Assignment.
Everything from the line holding "[Time 0:05:59](https://youtu.be/LHR3_UB42Qo?t=354)" through the final line of the entries below is to be duplicated exactly, and nothing outside that span.

Exercise materials.
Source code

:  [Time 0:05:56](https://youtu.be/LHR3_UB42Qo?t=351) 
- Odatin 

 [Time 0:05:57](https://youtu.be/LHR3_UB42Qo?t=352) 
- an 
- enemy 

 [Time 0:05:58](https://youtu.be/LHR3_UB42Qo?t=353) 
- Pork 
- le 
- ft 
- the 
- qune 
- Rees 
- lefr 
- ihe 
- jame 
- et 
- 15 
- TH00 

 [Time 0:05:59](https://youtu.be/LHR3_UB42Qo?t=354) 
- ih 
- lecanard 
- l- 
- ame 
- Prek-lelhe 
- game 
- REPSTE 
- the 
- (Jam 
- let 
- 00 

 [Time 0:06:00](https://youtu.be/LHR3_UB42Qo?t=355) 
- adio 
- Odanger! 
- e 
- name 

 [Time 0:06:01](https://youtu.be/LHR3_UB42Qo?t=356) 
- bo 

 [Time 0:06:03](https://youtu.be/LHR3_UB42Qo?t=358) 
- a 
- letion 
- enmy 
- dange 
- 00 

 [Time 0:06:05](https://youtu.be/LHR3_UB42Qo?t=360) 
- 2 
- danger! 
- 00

Problem solution.
 [Time 0:05:59](https://youtu.be/LHR3_UB42Qo?t=354) 
- ih 
- lecanard 
- l- 
- ame 
- Prek-lelhe 
- game 
- REPSTE 
- the 
- (Jam 
- let 
- 00 

 [Time 0:06:00](https://youtu.be/LHR3_UB42Qo?t=355) 
- adio 
- Odanger! 
- e 
- name 

 [Time 0:06:01](https://youtu.be/LHR3_UB42Qo?t=356) 
- bo 

 [Time 0:06:03](https://youtu.be/LHR3_UB42Qo?t=358) 
- a 
- letion 
- enmy 
- dange 
- 00 

 [Time 0:06:05](https://youtu.be/LHR3_UB42Qo?t=360) 
- 2 
- danger! 
- 00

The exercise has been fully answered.